Grandhis menyatakan pertumbuhan kredit perseroan juga
didukung oleh segmen wholesale yang mengalami kenaikan 12,59 persen yoy menjadi
Rp90,77 triliun, terdiri dari segmen corporate (korporasi) Rp71,8 triliun dan segmen
commercial (komersial) Rp18,97 triliun.
Selain itu, pertumbuhan pembiayaan juga disumbang oleh
segmen ritel yang meningkat 7,25 persen yoy menjadi Rp53,49 triliun.

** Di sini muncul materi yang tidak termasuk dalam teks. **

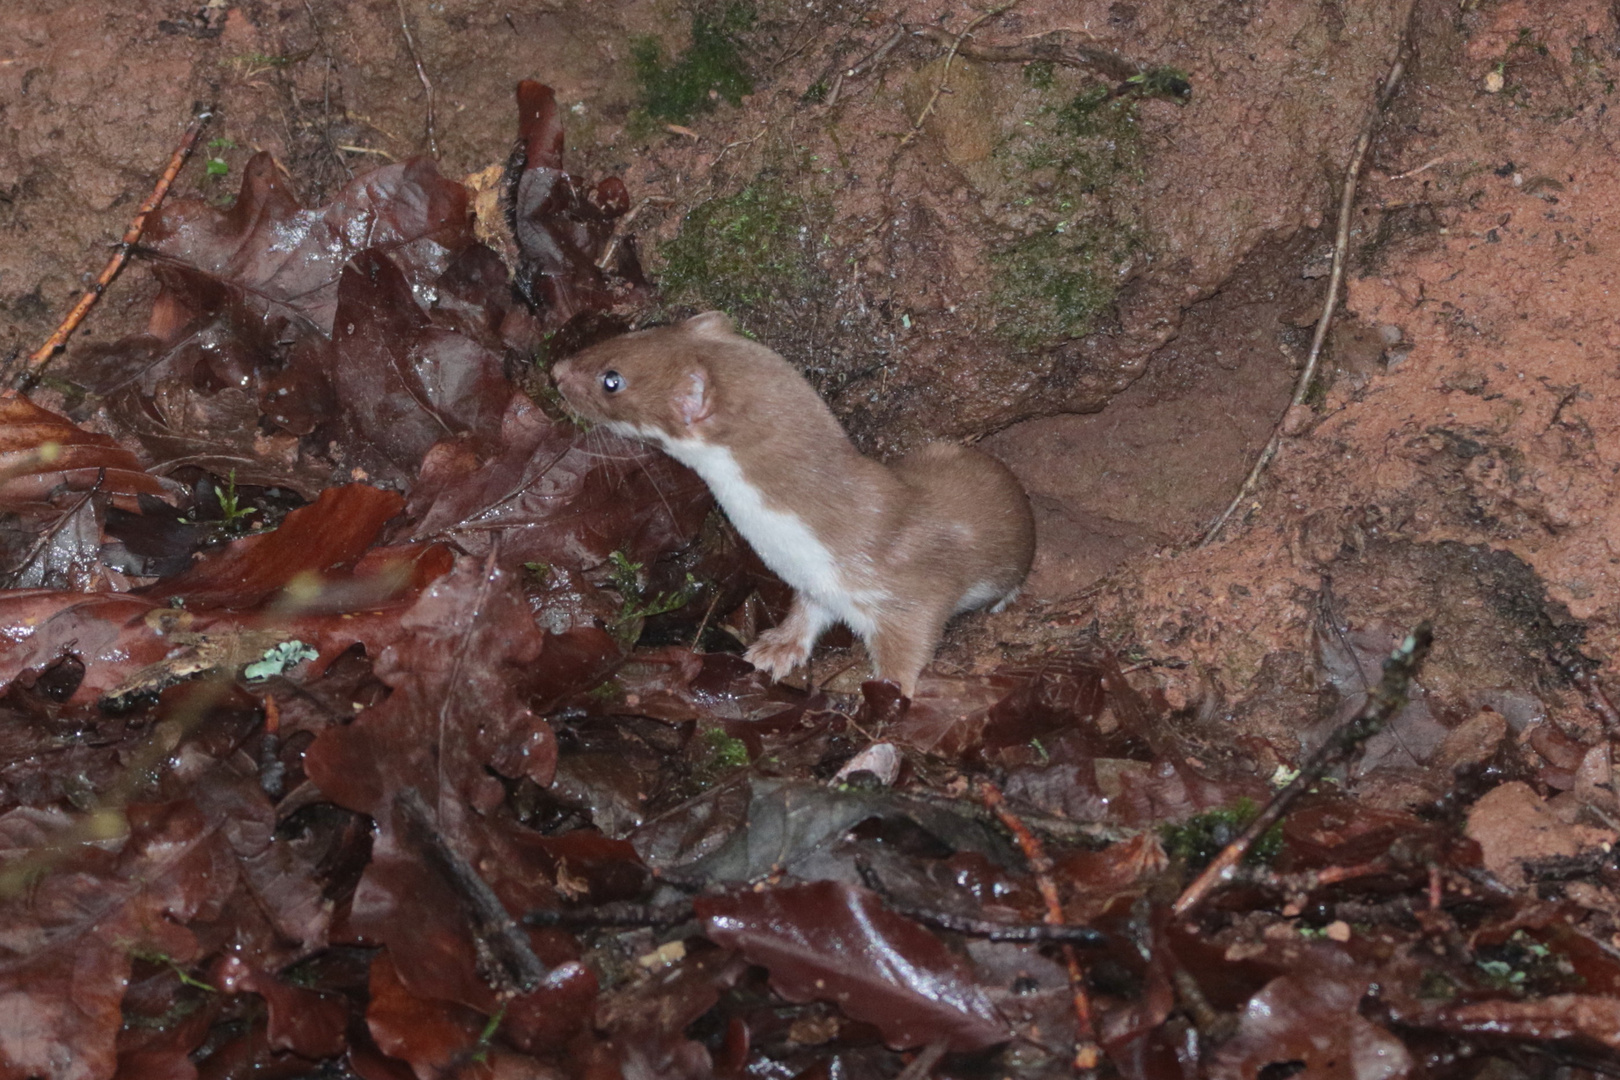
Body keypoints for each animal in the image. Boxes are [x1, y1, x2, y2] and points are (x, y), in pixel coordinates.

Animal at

Kinerja positif pembiayaan tersebut pun didukung dengan cash
coverage yang semakin meningkat menjadi 254 persen, Cost of Credit (CoC) yang
terus menurun menjadi 0,73 persen, serta Non-Performing Financing (NPF) gross
dan net yang terjaga pada kuartal I 2026.
“Rasio NPF gross membaik menjadi 1,80 persen dengan NPF net
yang juga menunjukkan perbaikan menjadi 0,38 persen,” imbuh Grandhis.